Exercise
Please reproduce every line of the records below character for character.
= = = = = = =
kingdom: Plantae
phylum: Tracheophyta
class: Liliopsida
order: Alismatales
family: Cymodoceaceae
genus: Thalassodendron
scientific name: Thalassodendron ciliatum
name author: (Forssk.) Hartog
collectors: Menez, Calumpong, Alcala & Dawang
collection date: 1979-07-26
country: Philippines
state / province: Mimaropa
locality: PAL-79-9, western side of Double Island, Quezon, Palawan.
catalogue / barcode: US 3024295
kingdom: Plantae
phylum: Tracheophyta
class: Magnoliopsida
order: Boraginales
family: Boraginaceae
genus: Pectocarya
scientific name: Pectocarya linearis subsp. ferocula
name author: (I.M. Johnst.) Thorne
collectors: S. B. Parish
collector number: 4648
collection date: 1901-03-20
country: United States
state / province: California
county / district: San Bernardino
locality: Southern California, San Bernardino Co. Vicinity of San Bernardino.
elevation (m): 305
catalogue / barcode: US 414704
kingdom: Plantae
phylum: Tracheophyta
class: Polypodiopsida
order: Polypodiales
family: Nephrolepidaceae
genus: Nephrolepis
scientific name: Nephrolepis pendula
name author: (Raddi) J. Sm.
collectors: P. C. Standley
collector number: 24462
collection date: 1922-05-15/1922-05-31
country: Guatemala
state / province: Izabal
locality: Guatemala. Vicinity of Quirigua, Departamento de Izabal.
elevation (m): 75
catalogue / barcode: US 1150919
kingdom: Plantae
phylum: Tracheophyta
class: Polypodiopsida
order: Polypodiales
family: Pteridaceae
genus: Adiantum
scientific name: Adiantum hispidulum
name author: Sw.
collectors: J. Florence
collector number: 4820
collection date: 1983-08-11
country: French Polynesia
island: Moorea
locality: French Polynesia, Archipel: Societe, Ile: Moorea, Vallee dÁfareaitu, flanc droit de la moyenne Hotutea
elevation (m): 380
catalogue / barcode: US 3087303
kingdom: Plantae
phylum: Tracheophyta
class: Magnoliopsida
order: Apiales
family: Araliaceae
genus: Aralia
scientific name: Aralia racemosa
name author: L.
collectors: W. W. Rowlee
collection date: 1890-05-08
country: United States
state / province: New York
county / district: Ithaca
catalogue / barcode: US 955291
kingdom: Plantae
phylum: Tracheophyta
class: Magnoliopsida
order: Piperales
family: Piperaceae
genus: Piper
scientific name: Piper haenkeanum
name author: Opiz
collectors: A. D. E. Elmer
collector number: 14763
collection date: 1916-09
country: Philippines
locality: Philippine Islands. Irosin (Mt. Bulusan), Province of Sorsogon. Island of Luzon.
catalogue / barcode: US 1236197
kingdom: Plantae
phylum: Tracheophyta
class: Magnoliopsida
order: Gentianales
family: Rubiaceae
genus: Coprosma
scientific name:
= = = = = = =
Result of the task
kingdom: Plantae
phylum: Tracheophyta
class: Liliopsida
order: Alismatales
family: Cymodoceaceae
genus: Thalassodendron
scientific name: Thalassodendron ciliatum
name author: (Forssk.) Hartog
collectors: Menez, Calumpong, Alcala & Dawang
collection date: 1979-07-26
country: Philippines
state / province: Mimaropa
locality: PAL-79-9, western side of Double Island, Quezon, Palawan.
catalogue / barcode: US 3024295
kingdom: Plantae
phylum: Tracheophyta
class: Magnoliopsida
order: Boraginales
family: Boraginaceae
genus: Pectocarya
scientific name: Pectocarya linearis subsp. ferocula
name author: (I.M. Johnst.) Thorne
collectors: S. B. Parish
collector number: 4648
collection date: 1901-03-20
country: United States
state / province: California
county / district: San Bernardino
locality: Southern California, San Bernardino Co. Vicinity of San Bernardino.
elevation (m): 305
catalogue / barcode: US 414704
kingdom: Plantae
phylum: Tracheophyta
class: Polypodiopsida
order: Polypodiales
family: Nephrolepidaceae
genus: Nephrolepis
scientific name: Nephrolepis pendula
name author: (Raddi) J. Sm.
collectors: P. C. Standley
collector number: 24462
collection date: 1922-05-15/1922-05-31
country: Guatemala
state / province: Izabal
locality: Guatemala. Vicinity of Quirigua, Departamento de Izabal.
elevation (m): 75
catalogue / barcode: US 1150919
kingdom: Plantae
phylum: Tracheophyta
class: Polypodiopsida
order: Polypodiales
family: Pteridaceae
genus: Adiantum
scientific name: Adiantum hispidulum
name author: Sw.
collectors: J. Florence
collector number: 4820
collection date: 1983-08-11
country: French Polynesia
island: Moorea
locality: French Polynesia, Archipel: Societe, Ile: Moorea, Vallee dÁfareaitu, flanc droit de la moyenne Hotutea
elevation (m): 380
catalogue / barcode: US 3087303
kingdom: Plantae
phylum: Tracheophyta
class: Magnoliopsida
order: Apiales
family: Araliaceae
genus: Aralia
scientific name: Aralia racemosa
name author: L.
collectors: W. W. Rowlee
collection date: 1890-05-08
country: United States
state / province: New York
county / district: Ithaca
catalogue / barcode: US 955291
kingdom: Plantae
phylum: Tracheophyta
class: Magnoliopsida
order: Piperales
family: Piperaceae
genus: Piper
scientific name: Piper haenkeanum
name author: Opiz
collectors: A. D. E. Elmer
collector number: 14763
collection date: 1916-09
country: Philippines
locality: Philippine Islands. Irosin (Mt. Bulusan), Province of Sorsogon. Island of Luzon.
catalogue / barcode: US 1236197
kingdom: Plantae
phylum: Tracheophyta
class: Magnoliopsida
order: Gentianales
family: Rubiaceae
genus: Coprosma
scientific name:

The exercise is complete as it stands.